Je pris le parti de solliciter un jugement de la Société des gens de lettres. J'écrivis au président :

« J'aspire à l'honneur d'être des vôtres ; les livres que j'ai faits ne sont rien ; mais j'ai été brutalement calomnié : voilà mon titre le plus sérieux à votre choix. » Le Comité des gens de lettres, sur un rapport éloquent du bibliophile Jacob, me reçut à l'unanimité.

Pendant ces débats, Tolla était reproduite par tous les grands journaux des départements et par l'Indépendance belge, contrefaite à Berlin, traduite en allemand, en danois, en suédois et en anglais. Aucun journaliste, aucun éditeur, aucun traducteur ne s'avisa de publier Vittoria Savorelli. Je proposai à deux grands journaux de leur en faire une traduction : on me renvoya bien loin.

Le tumulte apaisé, les journaux et les revues me jugèrent de sang-froid. Le premier mot fut dit par l'Indépendance belge : « Il n'y a pas de quoi fouetter un chat. » Le dernier par l'Illustration : « Much ado about nothing, beaucoup de bruit pour rien. » Dans l'intervalle, la Revue de Genève, la grande Revue de Westminster, la Gazette d'Augsbourg, le Leader, l'Émancipation belge, etc., s'étaient prononcés en ma faveur : j'ai eu de quoi me consoler.

Je sais qu'il me reste encore quelques incrédules à convaincre et que la paternité de ce roman me sera acquise lorsque j'en aurai fait d'autres. Je me lève matin, et j'écris un peu tous les jours pour prouver que je ne suis pas un plagiaire, et pour mériter votre amitié, ami lecteur.

TOLLA.

I

La famille Feraldi n'est pas princière, mais elle marche de pair avec bien des princes.

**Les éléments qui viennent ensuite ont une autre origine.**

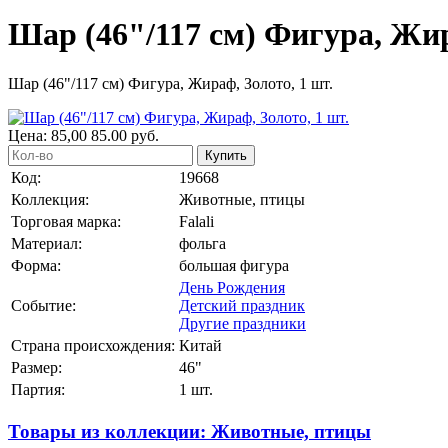
Шар (46"/117 см) Фигура, Жир
Шар (46"/117 см) Фигура, Жираф, Золото, 1 шт.
Цена:
85,00
85.00
руб.
Купить
Код:
19668
Коллекция:
Животные, птицы
Торговая марка:
Falali
Материал:
фольга
Форма:
большая фигура
День Рождения
Событие:
Детский праздник
Другие праздники
Страна происхождения:
Китай
Размер:
46"
Партия:
1 шт.
Товары из коллекции: Животные, птицы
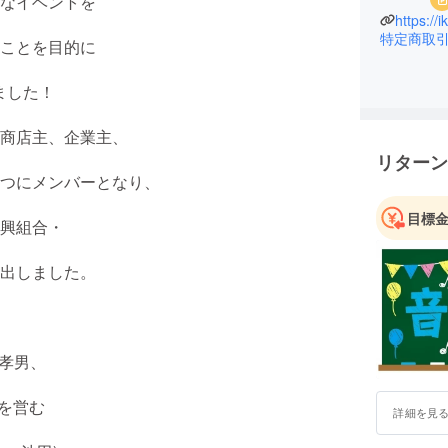
なイベントを
https://
特定商取
ことを目的に
ました！
商店主、企業主、
リターン
つにメンバーとなり、
目標
興組合・
出しました。
田孝男、
A を営む
詳細を見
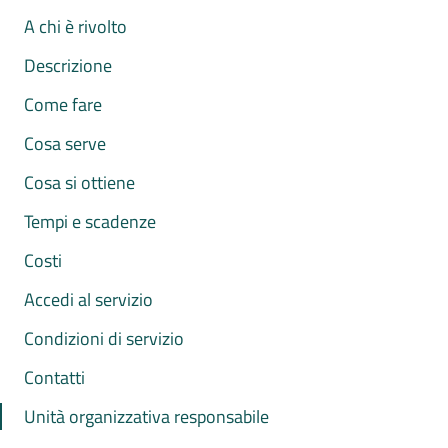
A chi è rivolto
Descrizione
Come fare
Cosa serve
Cosa si ottiene
Tempi e scadenze
Costi
Accedi al servizio
Condizioni di servizio
Contatti
Unità organizzativa responsabile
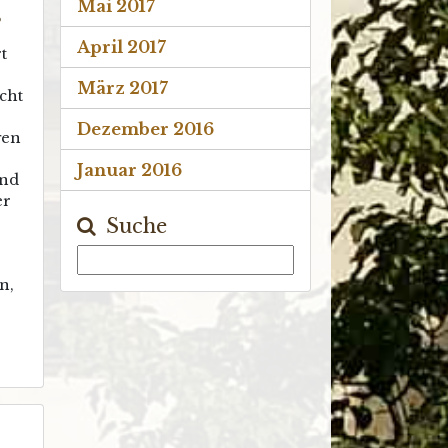
Mai 2017
s
April 2017
t
März 2017
cht
s
Dezember 2016
gen
Januar 2016
end
er
Suche
,
n,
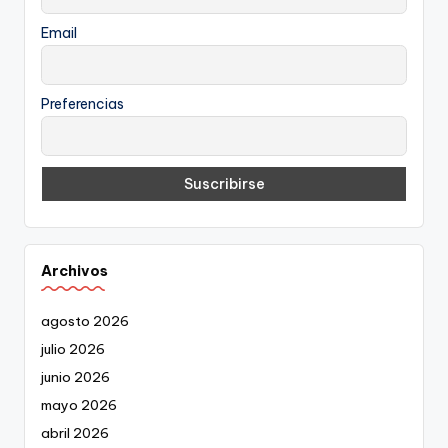
Email
Preferencias
Archivos
agosto 2026
julio 2026
junio 2026
mayo 2026
abril 2026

Alexandre Feraldi, comte du Saint-Empire, baron de Vignano, chevalier de l'ordre de Constantin, est un des soixante patriciens inscrits sur les tables du Capitole. Il n'a jamais voulu entrer dans l'armée pontificale, où son père était lieutenant-colonel. Une santé délicate, l'instruction sérieuse qu'il a reçue au collége de Nazareth, et, par-dessus tout, la nécessité de rétablir les affaires de sa famille, lui a fait embrasser l'étude des lois et de la jurisprudence. Le temps n'est plus où l'on trouvait dans chaque Romain l'étoffe d'un soldat, d'un laboureur et d'un jurisconsulte ; mais les patriciens ont conservé le respect des trois arts glorieux qui firent la grandeur de leurs ancêtres. Le comte Feraldi, docteur en droit sans déroger, se maria en 1816 à Catherine Mariani, fille du marquis de Grotta Ferrata. Vers la même époque, deux de ses cousins germains, du même nom que lui, épousèrent des princesses, une Odescalchi et une Barberini. Alexandre Feraldi ne fut pas insensible à l'honneur de ces alliances, qui relevaient le nom de sa famille. Trois mois après, une succession inespérée, qui vint le surprendre pendant la grossesse de sa femme, le mit pour toujours au-dessus du besoin, en portant son revenu à vingt-cinq ou trente mille francs. Jamais homme ne fut plus heureux que le comte Feraldi dans la première année de son mariage. Ce petit homme aimable, vif et sautillant, très-brun, sans que sa physionomie présentât rien de noir ; très-fin et très-subtil, avec beaucoup de franchise et d'ouverture de cœur, remplissait de sa joie et animait de sa gaieté le palais délabré de ses ancêtres. Sa femme, assez belle, mais d'une beauté sèche et pour ainsi dire indigente, l'aimait éperdument. Ses amis le plaisantaient quelquefois sur l'excès de son bonheur. « Où s'arrêtera, disait-on avec emphase, la fortune des Feraldi? Le Pactole court dans leur jardin ; les rejetons des familles princières viennent se greffer sur leur arbre généalogique. Nous te prédisons, ô trop heureux Alexandre, que ta femme avant deux mois accouchera d'un pape! »

Le 1er septembre 1816, la comtesse mit au monde une fille qui fut baptisée sous le nom de Vittoria. Un an plus tard, Vittoria eut un frère qu'on appela Victor. Le triomphant petit comte Alexandre n'avait pas trouvé de noms plus modestes pour ses enfants.

C'était plaisir de l'entendre demander si son fils Victor avait pris le sein, et sa fille Vittoria avait mangé sa bouillie. La comtesse et les gens de la maison appelaient tout bonnement le petit garçon Toto et la petite Tolla.